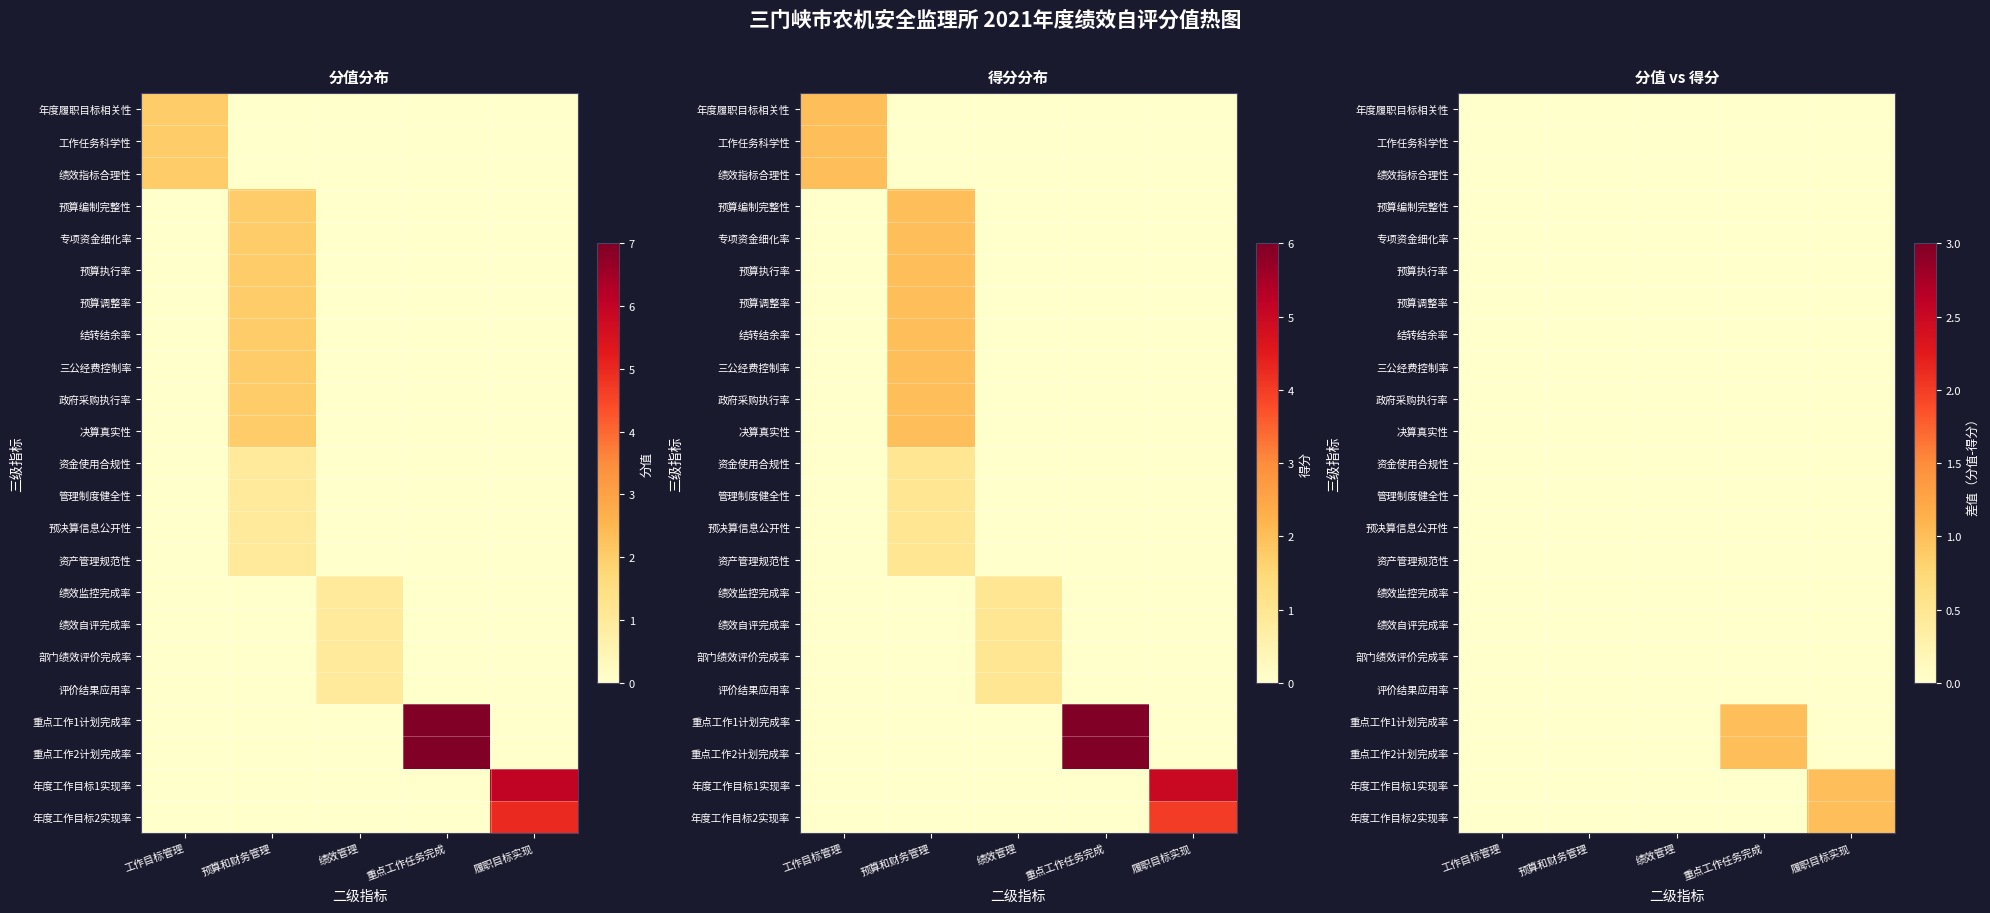

What is the total value across all series at 重点工作任务完成?

2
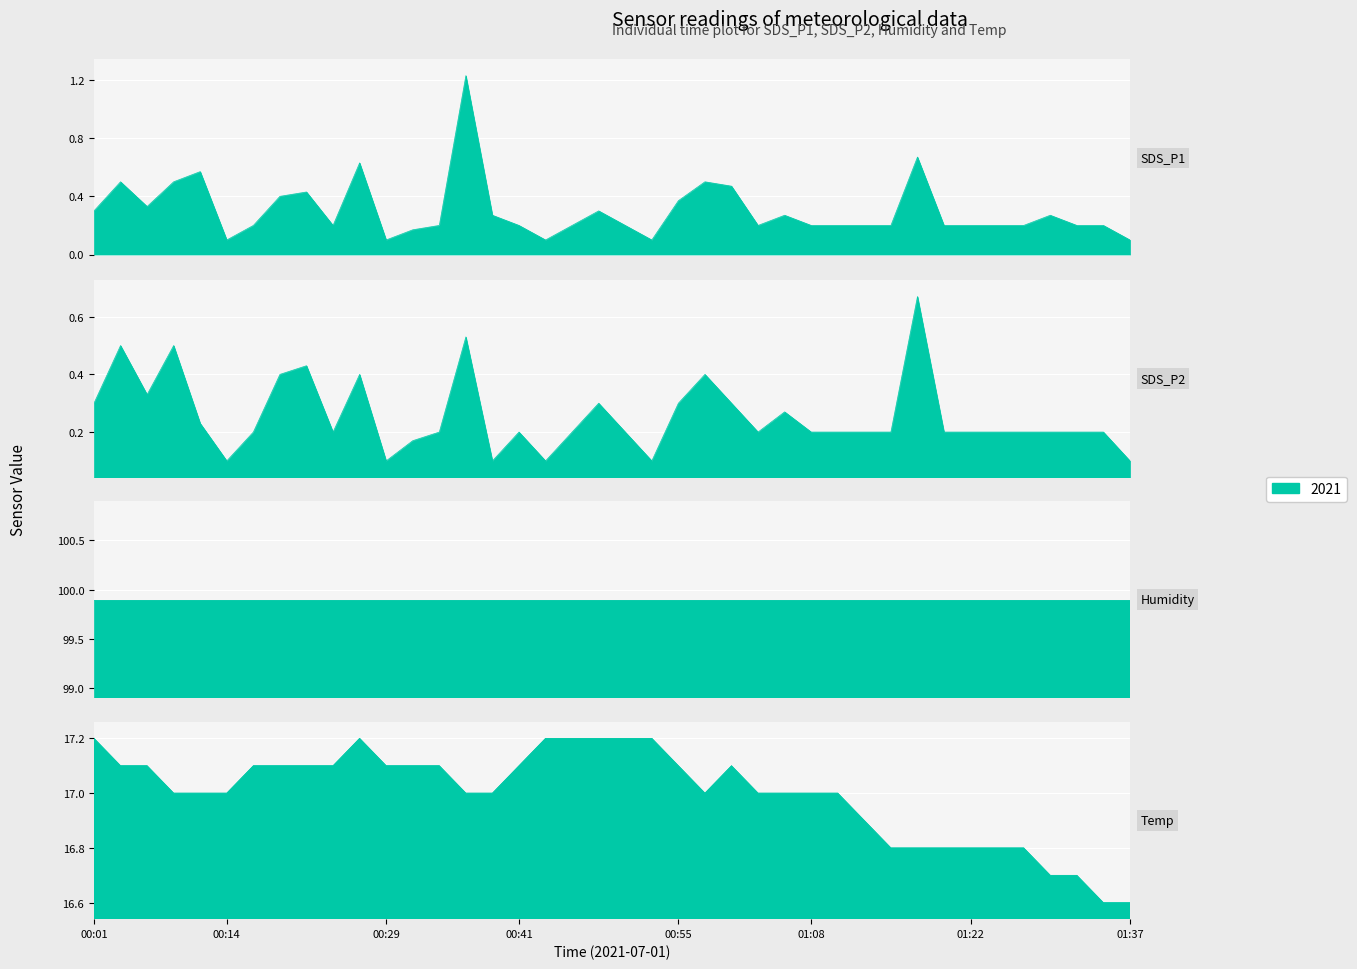

True or false: Temp and SDS_P2 intersect in this chart.

False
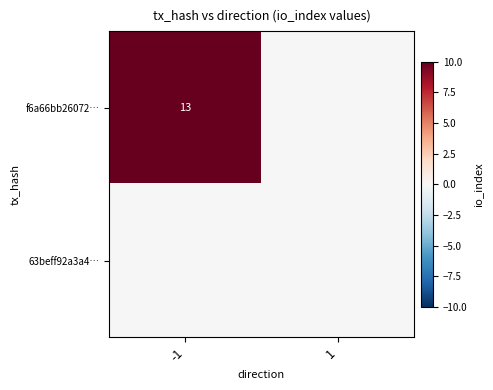

Which category has the lowest value across all series?

1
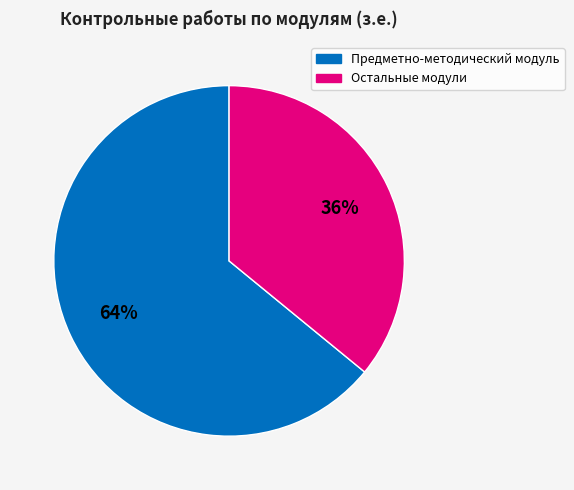

Does any single category account for the majority?

Yes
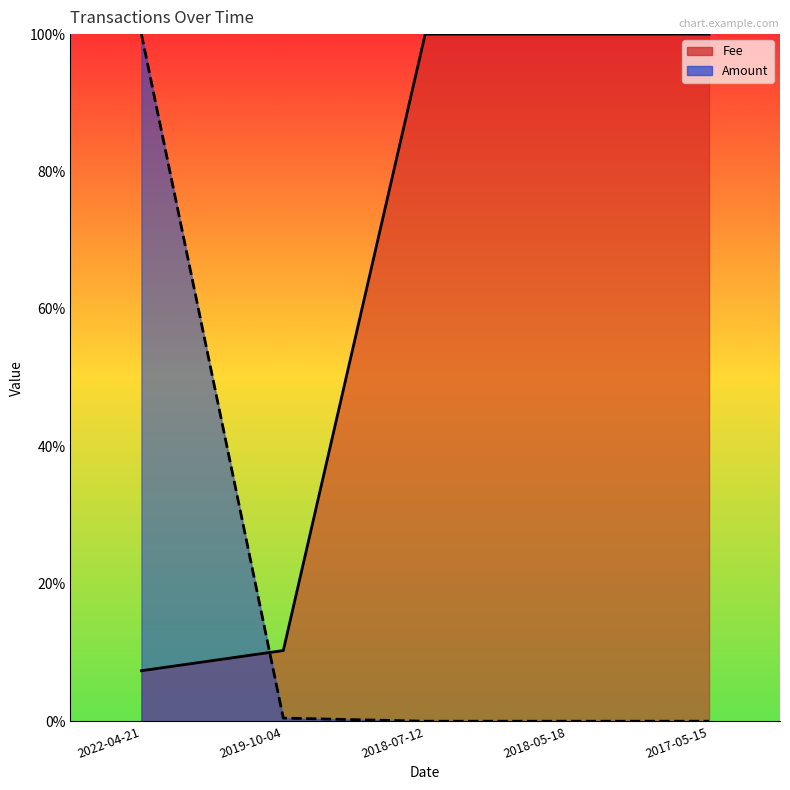

The Amount series shows 0.6 at 2018-05-18. True or false?

False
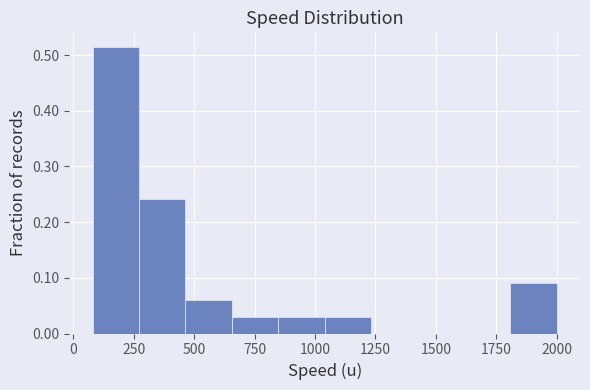

Read against the x-axis, roughly where is the centre of the tallest bar?

200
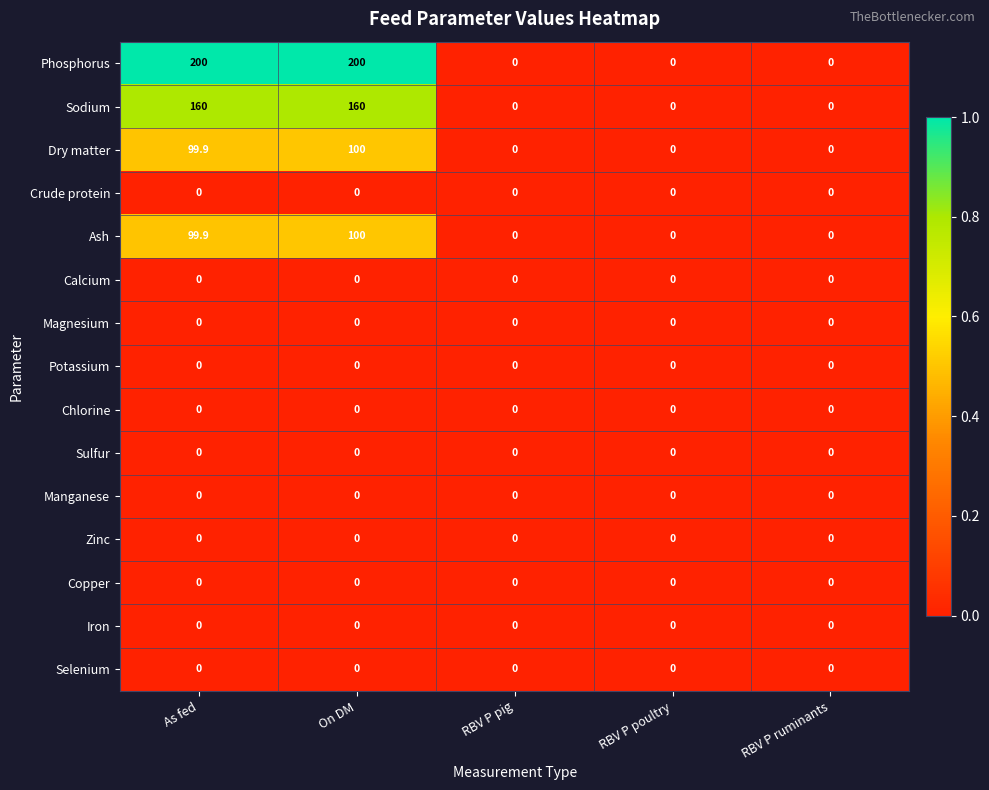

How many series are shown in this chart?

15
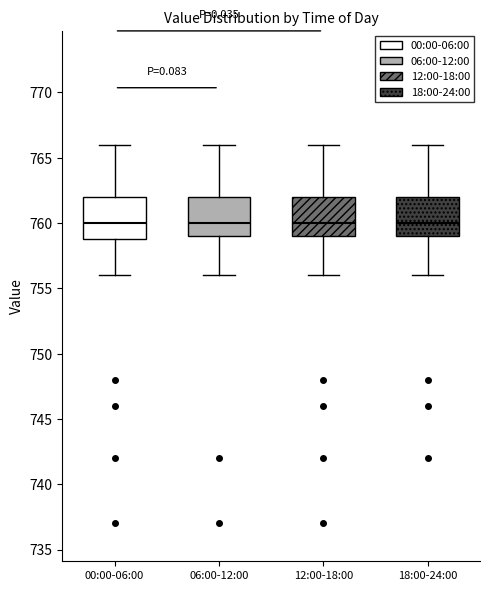

Where does the lower whisker of the box for 06:00-12:00 end on the y-axis? The values are not printed on the chart, so give them approximately, as read against the axis.

756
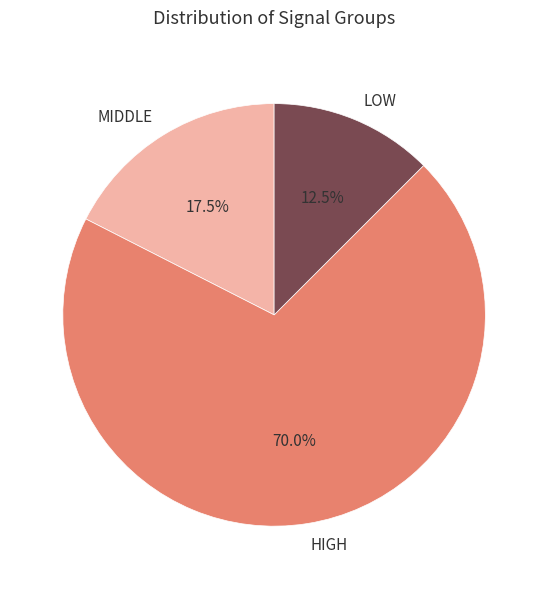

What percentage is NOT represented by LOW?

87.5%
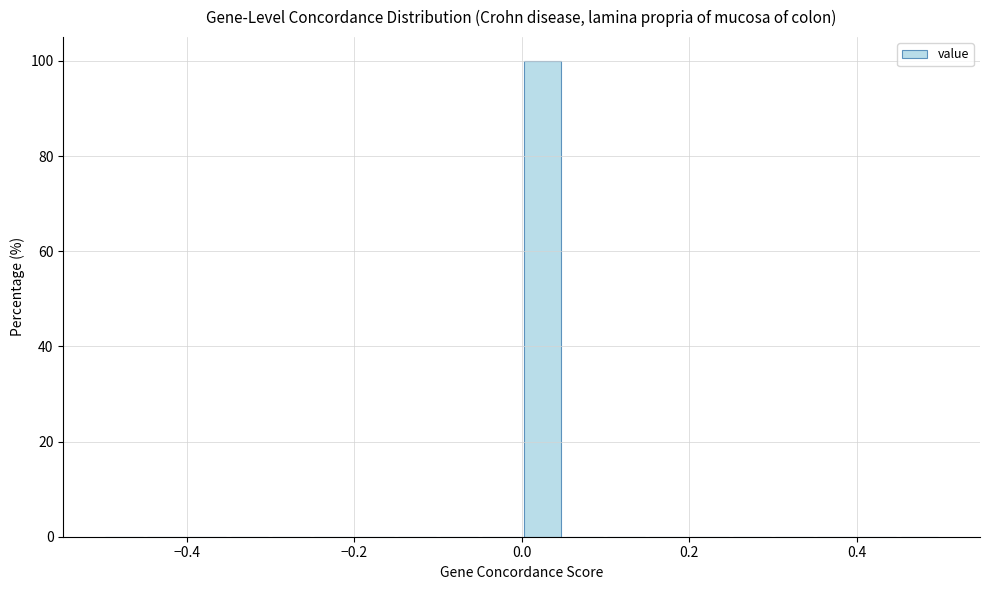

Around what value on the x-axis is the tallest bar? Give the approximate position of its centre, as read against the axis.

0.02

WHAT YOU SHOULD DO:
Can you convert all the items above into a Markdown table with columns "Row" and "Line", one row per line, omitting blank lines and the pictures?

ANSWER AREA:
| Row | Line |
|---|---|
| 1 | What is the total value across all series at 重点工作任务完成? |
| 2 | 2 |
| 3 | True or false: Temp and SDS_P2 intersect in this chart. |
| 4 | False |
| 5 | Which category has the lowest value across all series? |
| 6 | 1 |
| 7 | Does any single category account for the majority? |
| 8 | Yes |
| 9 | The Amount series shows 0.6 at 2018-05-18. True or false? |
| 10 | False |
| 11 | Read against the x-axis, roughly where is the centre of the tallest bar? |
| 12 | 200 |
| 13 | How many series are shown in this chart? |
| 14 | 15 |
| 15 | Where does the lower whisker of the box for 06:00-12:00 end on the y-axis? The values are not printed on the chart, so give them approximately, as read against the axis. |
| 16 | 756 |
| 17 | What percentage is NOT represented by LOW? |
| 18 | 87.5% |
| 19 | Around what value on the x-axis is the tallest bar? Give the approximate position of its centre, as read against the axis. |
| 20 | 0.02 |